Bien sûr, un tel système nécessitera de permanentes négociations entre les Etats membres : s’il advient qu’à l’intérieur de la même zone monétaire, l’un emprunte pour 10% de son PIB pendant que l’ autre rembourse pour autant de son PIB, on se trouverait dans une situation de flux monétaires de l’un vers l’autre qui ne seraient pas sans générer des tensions inflationnistes/déflationnistes potentiellement très nuisibles à l’économie de l’ensemble de la zone. C’est donc bien pourquoi la politique monétaire de la zone euro devra être réactualisée annuellement et approuvée par le Parlement.
Qui nécessite d’autres réformes.
Un tel système nécessiterait plusieurs années pour être totalement fonctionnel. Or, la situation actuelle de la zone euro exige des solutions immédiates. Elle passe bien sûr par une refonte de la dette publique (lire dette publique : nos dirigeants doivent prendre leurs responsabilités) et une véritable réforme de la fiscalité (lire pour une réforme radicale de la fiscalité). La BCE pourrait néanmoins participer à cette évacuation massive de la dette existante et de son corollaire, la tyrannie des marchés sur les Etats souverains, en rachetant, par exemple, immédiatement 20% de la dette de tous les Etats de la zone, ce qui entrainerait une dévaluation d’au moins autant de l’euro. Le Royaume-Uni et les Etats-Unis ne se privent pas d’en faire autant régulièrement, ce qui explique que malgré une situation budgétaire et économique probablement bien pire que la plupart des Etats de la zone euro, les agences de notations ne les considèrent pas (ou plutôt pas encore) comme des Etats en faillite.

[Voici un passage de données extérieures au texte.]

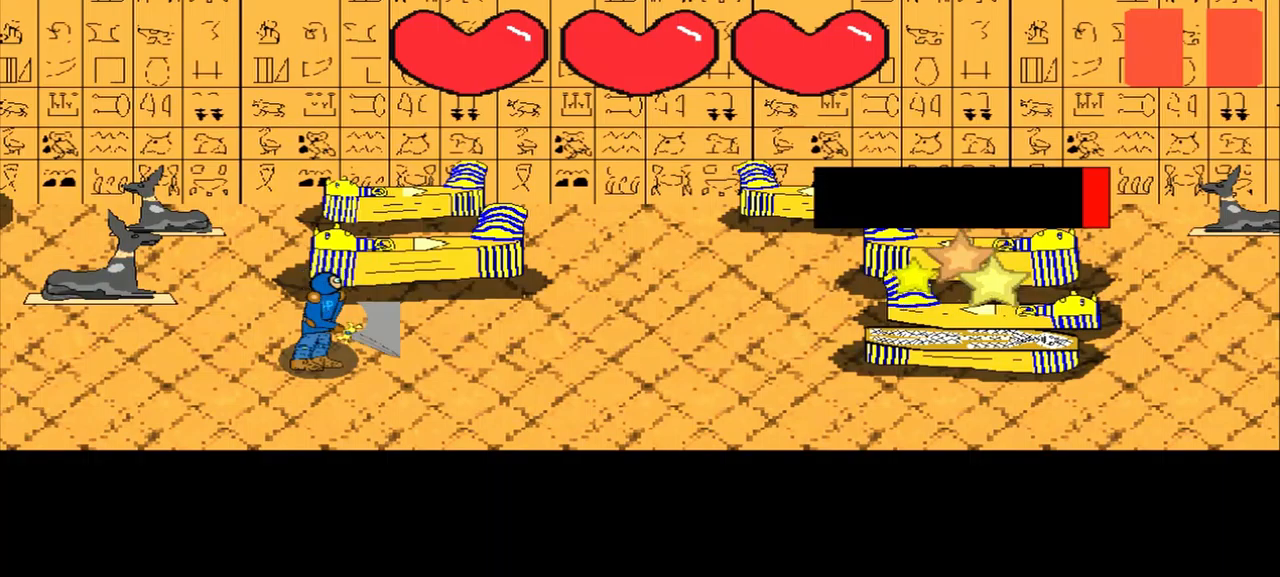
{"buttons": [], "left_stick": "center", "events": [[209, "left_stick", "center"], [375, "left_stick", "up-left"], [500, "left_stick", "center"]]}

Dans tout cela, les banques ne sauraient bien sûr pouvoir continuer à jouer sur les monnaies. Le soi-disant « ordre spontané » que devaient produire la création monétaire confiée aux marchés n’a généré que le désordre et l’anarchie spéculative. Il est donc indispensable que les banques parviennent à un taux de fonds propres bien supérieur aux 9% que tentent – difficilement – de leur arracher actuellement les chefs d’Etats de la zone euro. Un seuil, à terme, d’au moins 50% paraît indispensable. Et la seule solution pour atteindre un tel ratio semble bien être de nationaliser les banques, soit par les Etats, soit directement par l’échelon européen.
En outre, la zone euro ne saurait perdurer dans un tel désordre économique et surtout fiscal. Les Etats membres doivent se fixer un véritable cadre normatif dans lequel ils peuvent choisir leur propre fiscalité. Le secours accordé à l’Irlande a été sur ce point un lamentable précédent. Le soi-disant Tigre celtique a ainsi bénéficié de l’aide européenne alors qu’il ne faisait que récolter les fruits d’une politique ultralibérale de dérégulation favorisant la spéculation et les bulles financières. Bien pire : il a été laissé libre de poursuivre son inacceptable dumping fiscal à l’égard des autres membres que constituent sont taux d’’imposition sur les bénéfices des entreprises presque trois inférieurs à ceux de la France et de l’Allemagne. Autrement dit, nos entreprises paient des impôts qui servent à financer des plans d’aide à un pays qui se refuse à en faire payer aux siennes ….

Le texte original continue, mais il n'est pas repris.